Persisters: Bacterial Cells That Ignore Antibiotics

Abstracts & Commentary

Synopsis: Exposure of E. coli to ampicillin results in selection of a preexisting population of persister cells. Persistence may also be induced by ampicillin exposure via activation of the SOS response.

Sources: Miller C, et al. SOS Response Induction By B-Lactams and Bacterial Defense Against Antibiotic lethality. Science. 2004;305:1629-1631.; Balaban NQ, et al. Bacterial Persistence as a Phenotypic Switch. Science. 2004;305: 1622-1625.

Balaban and colleagues developed microfluidic devices that allowed observation of the growth of individual bacteria. Mutant (hip-for high persisters) E. coli with a high proportion of persisting cells when exposted to antibiotics were utilized.

Examination of individual hip E. coli demonstrated that the persisters, distinguished by their reduced growth rate, were present even in the absence of antibiotic exposure. Exposure of the organism to ampicillin, to which it was susceptible, led to rapid initial killing, followed by a slower phase and the persistence of a small number of viable bacteria that remained susceptible to the antibiotic. These organisms, capable of persisting despite antibiotic exposure, arose from individual bacterial cells that had the slow growth characteristics of persisters observed in the absence of antibiotic pressure. Some persister cells were able to spontaneously switch from an apparently arrested growth state to fast growth, generating a population that remained antibiotic susceptible.
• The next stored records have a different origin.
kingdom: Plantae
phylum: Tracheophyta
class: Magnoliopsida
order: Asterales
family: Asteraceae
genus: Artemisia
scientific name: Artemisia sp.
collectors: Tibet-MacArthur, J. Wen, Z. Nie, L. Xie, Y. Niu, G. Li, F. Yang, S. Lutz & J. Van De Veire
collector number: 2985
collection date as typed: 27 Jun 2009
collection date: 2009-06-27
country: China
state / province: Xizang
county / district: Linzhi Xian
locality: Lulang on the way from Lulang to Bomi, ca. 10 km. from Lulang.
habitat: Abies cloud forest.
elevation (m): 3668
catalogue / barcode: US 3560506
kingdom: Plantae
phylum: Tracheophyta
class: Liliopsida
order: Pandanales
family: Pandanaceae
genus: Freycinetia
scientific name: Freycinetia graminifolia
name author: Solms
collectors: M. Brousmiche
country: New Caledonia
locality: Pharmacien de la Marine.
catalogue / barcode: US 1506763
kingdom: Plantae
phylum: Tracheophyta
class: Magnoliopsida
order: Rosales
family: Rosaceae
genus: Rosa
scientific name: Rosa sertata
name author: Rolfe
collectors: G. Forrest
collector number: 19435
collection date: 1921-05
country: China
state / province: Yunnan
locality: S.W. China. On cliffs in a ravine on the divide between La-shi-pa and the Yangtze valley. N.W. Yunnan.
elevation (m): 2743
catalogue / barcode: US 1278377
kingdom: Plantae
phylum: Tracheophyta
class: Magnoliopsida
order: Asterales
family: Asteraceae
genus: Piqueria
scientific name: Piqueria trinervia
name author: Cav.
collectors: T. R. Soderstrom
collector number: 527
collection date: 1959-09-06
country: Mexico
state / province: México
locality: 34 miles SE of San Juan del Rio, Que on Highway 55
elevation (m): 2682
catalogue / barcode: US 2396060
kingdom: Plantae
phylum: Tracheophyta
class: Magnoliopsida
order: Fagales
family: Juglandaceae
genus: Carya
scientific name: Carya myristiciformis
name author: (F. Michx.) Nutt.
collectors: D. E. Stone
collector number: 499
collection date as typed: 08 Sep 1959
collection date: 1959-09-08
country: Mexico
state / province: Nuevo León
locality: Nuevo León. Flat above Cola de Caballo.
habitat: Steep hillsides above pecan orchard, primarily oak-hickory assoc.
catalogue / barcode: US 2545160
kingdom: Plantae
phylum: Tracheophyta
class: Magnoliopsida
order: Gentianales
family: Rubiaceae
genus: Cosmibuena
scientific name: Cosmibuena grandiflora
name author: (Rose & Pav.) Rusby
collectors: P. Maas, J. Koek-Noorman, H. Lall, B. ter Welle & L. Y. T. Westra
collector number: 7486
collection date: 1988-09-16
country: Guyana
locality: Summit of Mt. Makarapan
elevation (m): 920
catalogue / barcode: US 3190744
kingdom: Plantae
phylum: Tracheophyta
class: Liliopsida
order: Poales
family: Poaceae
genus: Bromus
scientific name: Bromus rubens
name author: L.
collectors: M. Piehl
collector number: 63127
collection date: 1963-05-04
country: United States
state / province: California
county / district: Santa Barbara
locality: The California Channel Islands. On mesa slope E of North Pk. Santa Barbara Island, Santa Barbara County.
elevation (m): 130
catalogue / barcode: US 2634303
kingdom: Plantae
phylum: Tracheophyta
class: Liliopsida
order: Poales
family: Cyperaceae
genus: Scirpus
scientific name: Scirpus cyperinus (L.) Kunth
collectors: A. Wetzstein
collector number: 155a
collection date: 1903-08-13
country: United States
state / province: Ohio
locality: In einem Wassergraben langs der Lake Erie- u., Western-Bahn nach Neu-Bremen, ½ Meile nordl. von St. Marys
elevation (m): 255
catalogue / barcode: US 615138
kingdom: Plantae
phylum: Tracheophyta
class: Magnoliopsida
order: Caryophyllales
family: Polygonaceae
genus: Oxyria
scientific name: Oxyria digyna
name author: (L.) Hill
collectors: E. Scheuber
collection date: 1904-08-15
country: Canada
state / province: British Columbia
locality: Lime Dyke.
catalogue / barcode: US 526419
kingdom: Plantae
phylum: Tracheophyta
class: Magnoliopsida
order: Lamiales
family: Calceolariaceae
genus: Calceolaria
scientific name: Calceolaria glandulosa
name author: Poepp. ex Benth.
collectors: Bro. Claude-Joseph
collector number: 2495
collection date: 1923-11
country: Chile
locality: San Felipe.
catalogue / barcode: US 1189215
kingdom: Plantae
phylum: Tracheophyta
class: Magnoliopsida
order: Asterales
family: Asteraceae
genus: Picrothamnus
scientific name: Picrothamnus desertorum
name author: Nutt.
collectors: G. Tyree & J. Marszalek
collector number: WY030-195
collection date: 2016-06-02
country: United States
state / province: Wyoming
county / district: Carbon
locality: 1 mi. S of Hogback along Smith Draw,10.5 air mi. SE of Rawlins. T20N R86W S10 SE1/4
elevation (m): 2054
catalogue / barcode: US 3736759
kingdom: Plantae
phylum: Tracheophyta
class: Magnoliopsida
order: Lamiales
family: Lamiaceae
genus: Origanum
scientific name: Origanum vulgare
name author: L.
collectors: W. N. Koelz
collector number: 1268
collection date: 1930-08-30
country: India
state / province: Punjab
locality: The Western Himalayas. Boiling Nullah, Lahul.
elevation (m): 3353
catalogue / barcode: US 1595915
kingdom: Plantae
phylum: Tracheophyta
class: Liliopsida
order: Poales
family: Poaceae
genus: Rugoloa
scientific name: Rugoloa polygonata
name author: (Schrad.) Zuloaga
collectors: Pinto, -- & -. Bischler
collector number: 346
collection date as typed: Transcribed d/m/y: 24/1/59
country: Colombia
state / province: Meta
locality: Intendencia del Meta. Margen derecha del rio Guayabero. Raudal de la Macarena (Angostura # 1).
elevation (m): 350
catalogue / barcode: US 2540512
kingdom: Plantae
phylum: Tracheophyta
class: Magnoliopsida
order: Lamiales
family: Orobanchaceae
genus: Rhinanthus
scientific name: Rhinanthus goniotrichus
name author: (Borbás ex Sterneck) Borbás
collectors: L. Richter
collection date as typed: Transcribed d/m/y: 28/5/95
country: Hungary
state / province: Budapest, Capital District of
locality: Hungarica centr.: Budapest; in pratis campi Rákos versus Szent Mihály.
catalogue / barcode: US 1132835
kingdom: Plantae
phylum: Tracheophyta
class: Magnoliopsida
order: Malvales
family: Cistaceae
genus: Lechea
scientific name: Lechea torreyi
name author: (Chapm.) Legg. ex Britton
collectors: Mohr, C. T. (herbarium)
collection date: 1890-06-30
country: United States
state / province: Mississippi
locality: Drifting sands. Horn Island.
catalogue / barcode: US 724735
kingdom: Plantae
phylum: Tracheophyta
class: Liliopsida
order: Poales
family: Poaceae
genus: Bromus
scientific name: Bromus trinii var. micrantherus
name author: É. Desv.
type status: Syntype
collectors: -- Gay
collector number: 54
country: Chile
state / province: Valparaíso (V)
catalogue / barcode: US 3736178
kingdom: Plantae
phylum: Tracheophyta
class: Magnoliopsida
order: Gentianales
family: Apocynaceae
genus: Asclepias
Miller and colleagues found that exposure of susceptible E. coli to ampicillin, and the consequent inactivation of PBP3, results in activation of the DpiBA 2 component signal transduction system. This subsequently triggers the SOS DNA repair response, resulting in the cessation of cell division and cell wall synthesis, allowing the bacterial cell to survive in the presence of the antibiotic, which requires the presence of bacterial replication for its lethal effect.

Comment by Stan Deresinski, MD, FACP

In the context of antimicrobial therapy, bacterial persistence is the phenomenon in which a small proportion of a microbial population survives exposure to an antibiotic, despite the absence of true resistance to the drug. The latter is demonstrated by reexposing an expanded population of the persisters to the same antibiotic with, once again, rapid killing of the majority of the population, but persistence of a small portion of the population. Bacterial persisters have been called specialized survivor cells.1

Balaban and colleagues demonstrate that these persisters, characterized by slowed growth, are present even in the absence of an antibiotic. Antibiotic exposure, rather than inducing the persister phenotype, simply selects preexisting persisters from among a larger population rapidly killed by the antibiotic.

Miller and colleagues found that inactivation of the transpeptidase PBP3 activates a 2 component signaling system, ultimately leading to activation of the SOS response. The SOS response is a DNA damage repair and cell cycle control system, and its activation results in blockade of the cell cycle, global mutagenesis, and upregulation of DNA repair and recombination. All of these effects attempt to assure cell survival (persistence) in the presence of an otherwise lethal stressor.

These 2 papers describe 2 apparently distinct aspects of bacterial persistence—the presence of preexisting cells with this phenotype that are selected by antibiotic exposure, and the creation of persisters by activation of the SOS response as a consequence of inactivation of PBP2 by ampicillin. With regard to the latter observation, it would be of interest to determine if a beta-lactam antibiotic such as imipenem, that is relatively selective for E. coli PBP3, rather than PBP2, would have the same effect on the SOS response.

Finally, there is at least 1 possible connection between the phenotypic antibiotic resistance represented by persisters and classical antibiotic resistance, since it has been demonstrated that SOS activation promotes horizontal transfer of antibiotic resistance genes.2


1. Keren I, et al. Persister Cells and Tolerance to Antimicrobials. FEMS. Microbiol Lett. 2004;230:13-18.

2. Beaber JW, et al. SOS Response Promotes Horizontal Dissemination of Antibiotic Resistance Genes. Nature. 2004;427:72-74.

Stan Deresinski, MD, FACP, Clinical Professor of Medicine, Stanford; Associate Chief of Infectious Diseases, Santa Clara Valley Medical Center, is Editor for Infectious Disease Alert.